## Problem description
For the records below, tally the lines that include the word "Lookup" and report the number alone.

(Source data)
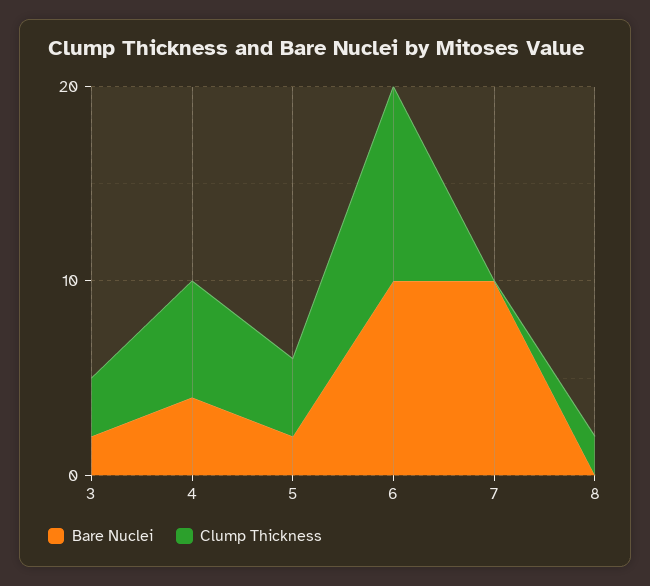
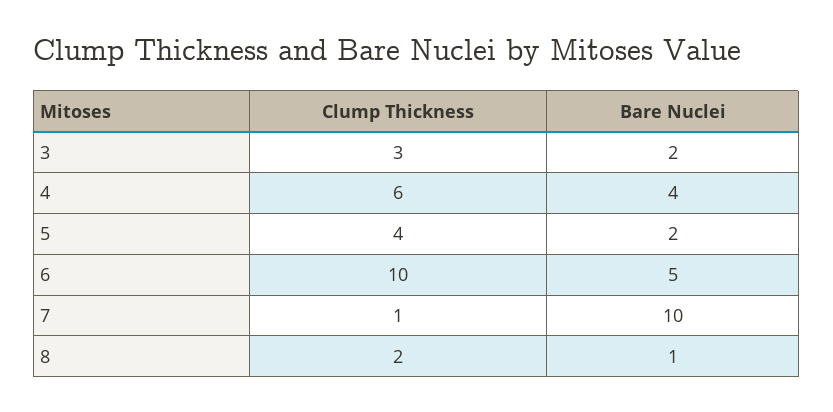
  {
    "Bare Nuclei": {
      "3": 2,
      "4": 4,
      "5": 2,
-     "6": 10,
+     "6": 5,
      "7": 10,
-     "8": 0
+     "8": 1
    },
    "Clump Thickness": {
      "3": 3,
      "4": 6,
      "5": 4,
      "6": 10,
-     "7": 0,
+     "7": 1,
      "8": 2
    }
  }

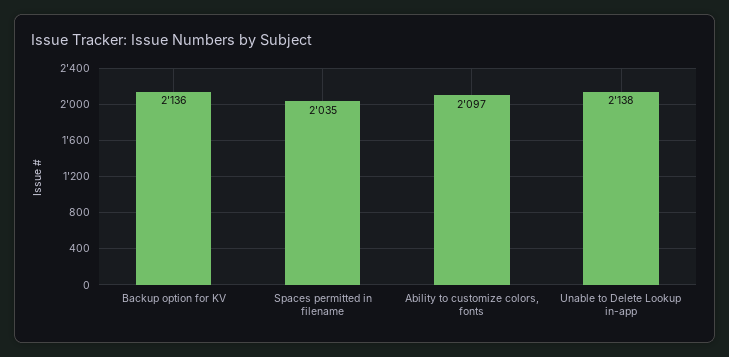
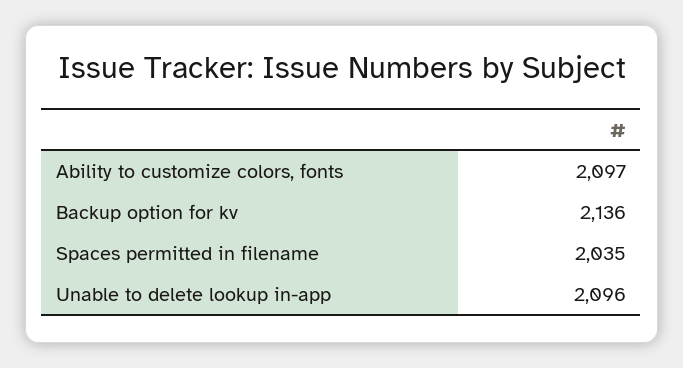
  {
    "Backup option for KV": 2136,
    "Spaces permitted in filename": 2035,
    "Ability to customize colors, fonts": 2097,
-   "Unable to Delete Lookup in-app": 2138
+   "Unable to Delete Lookup in-app": 2096
  }

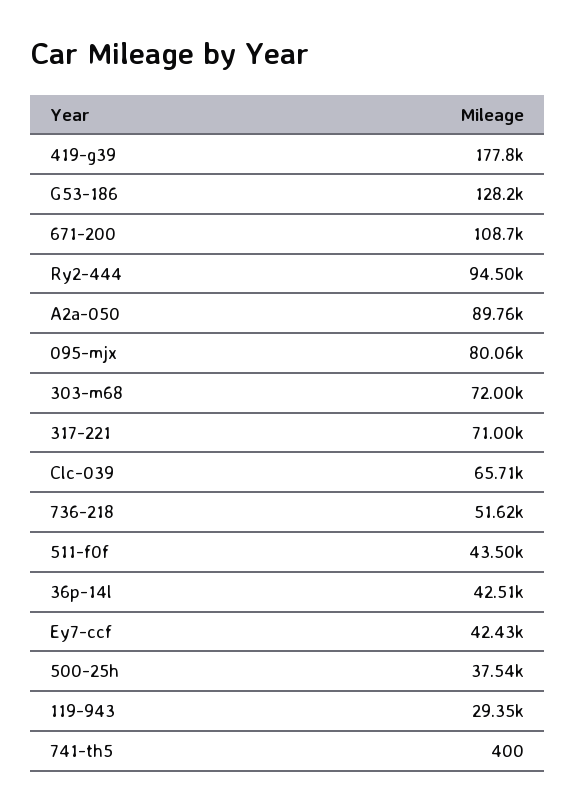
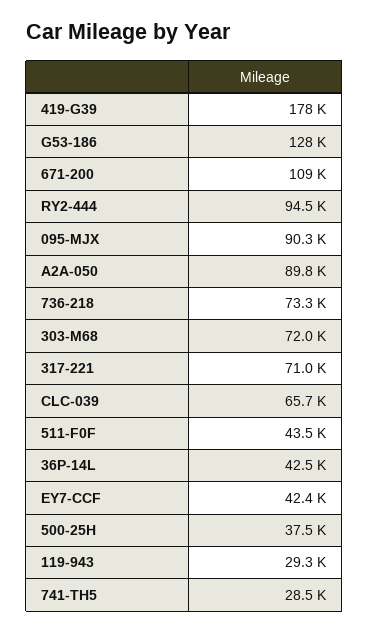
  {
    "419-g39": 177800,
    "G53-186": 128200,
    "671-200": 108700,
    "Ry2-444": 94500,
    "A2a-050": 89760,
-   "095-mjx": 80060,
+   "095-mjx": 90300,
    "303-m68": 72000,
    "317-221": 71000,
    "Clc-039": 65710,
-   "736-218": 51620,
+   "736-218": 73300,
    "511-f0f": 43500,
    "36p-14l": 42510,
    "Ey7-ccf": 42430,
    "500-25h": 37540,
    "119-943": 29350,
-   "741-th5": 400
+   "741-th5": 28500
  }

## Task result
2